Once finished with “religious duties” (as a biologist, I could not miss Down House!), we navigated our way on to New Eltham and Yvonne’s house,
where we were greeted by Yvonne, her older sister Irene, and Mary. We’d seen Yvonne and Mary at Susan’s in Hackney, but neither of us had ever met Irene – she’s not so bubbly and adventurous as Yvonne, but a quiet and calm presence who reminded us both of Aunt June. After a lovely time in Yvonne’s garden, drinking elderberry cordial (I thought all cordials were alcoholic, but this turns out not to be true), we got into Mary’s car and went to her house
to see it and her garden. This photo hardly does it justice, but you get the idea—it is a haven of rest in a big city, filled with greenness, flowers and calm.
It is (like Yvonne’s) a “semi-detached” – two mirror-image houses sharing the center wall – and Mary has lived there for the last 42 years, ever since she and her husband moved out of a London flat to buy their own home.
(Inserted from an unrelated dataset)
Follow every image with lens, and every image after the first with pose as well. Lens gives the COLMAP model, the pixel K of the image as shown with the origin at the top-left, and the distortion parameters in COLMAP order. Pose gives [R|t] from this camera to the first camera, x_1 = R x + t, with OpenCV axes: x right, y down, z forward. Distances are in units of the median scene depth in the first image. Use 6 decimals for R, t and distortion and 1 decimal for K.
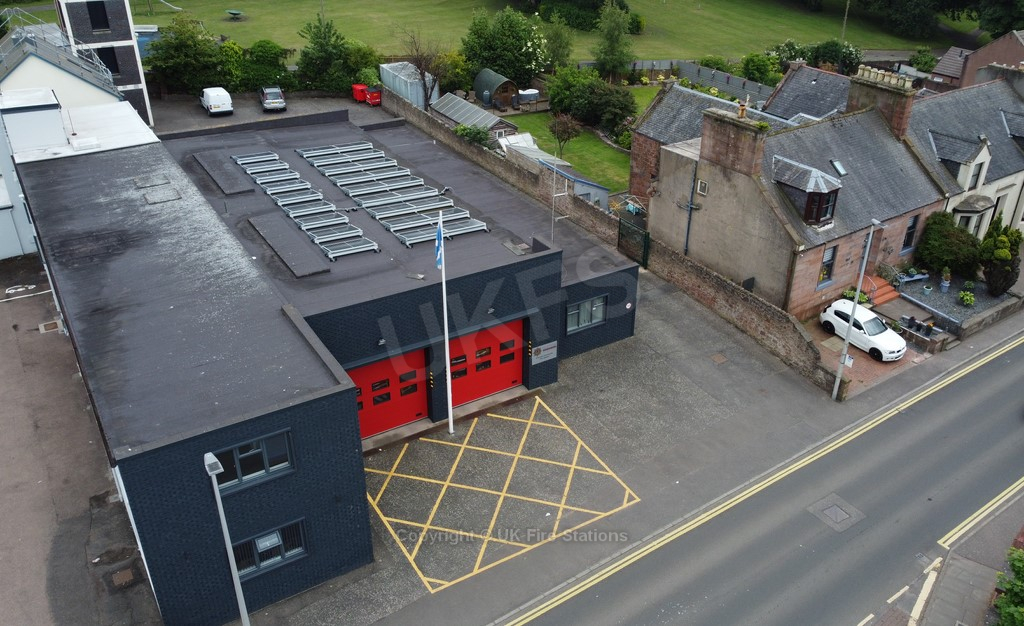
lens RADIAL K [[846.6, 0, 559.8], [0, 846.6, 310.0], [0, 0, 1]] dist [0.012426, -0.020541]
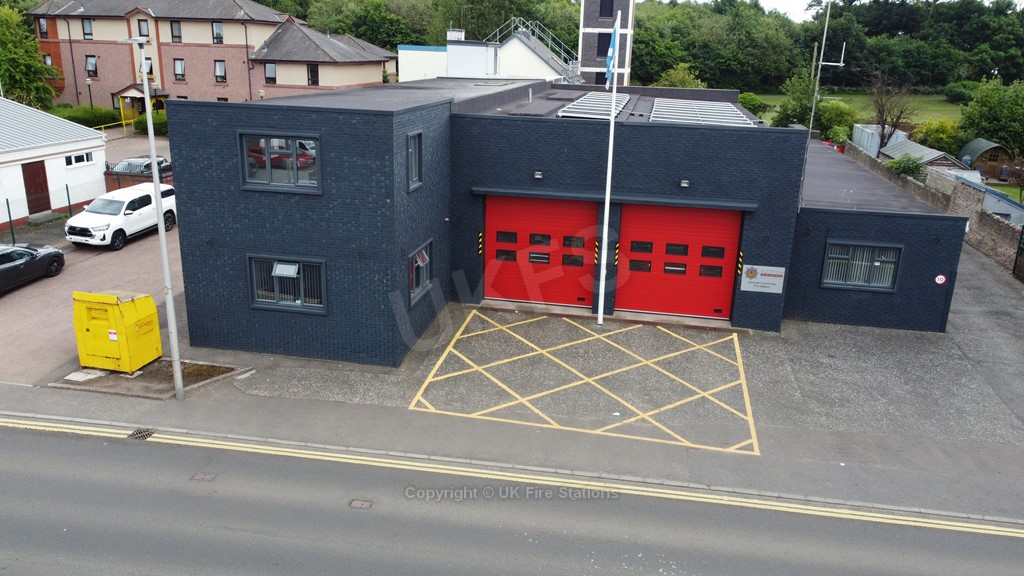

She has it fixed very nicely, and her garden is a showplace! We looked at everything, chatted about family and houses, and then went back to Yvonne’s. Ate a lovely “tea”, in this case a light supper, and went to bed.
P.S. Can anyone explain the British attraction to “semi-detached” houses – in effect, duplexes? I mean, why are there so many, rather than single-family houses, or “townhouses”, which they call “terraces”? Was there a tax that favored them at one time, or something?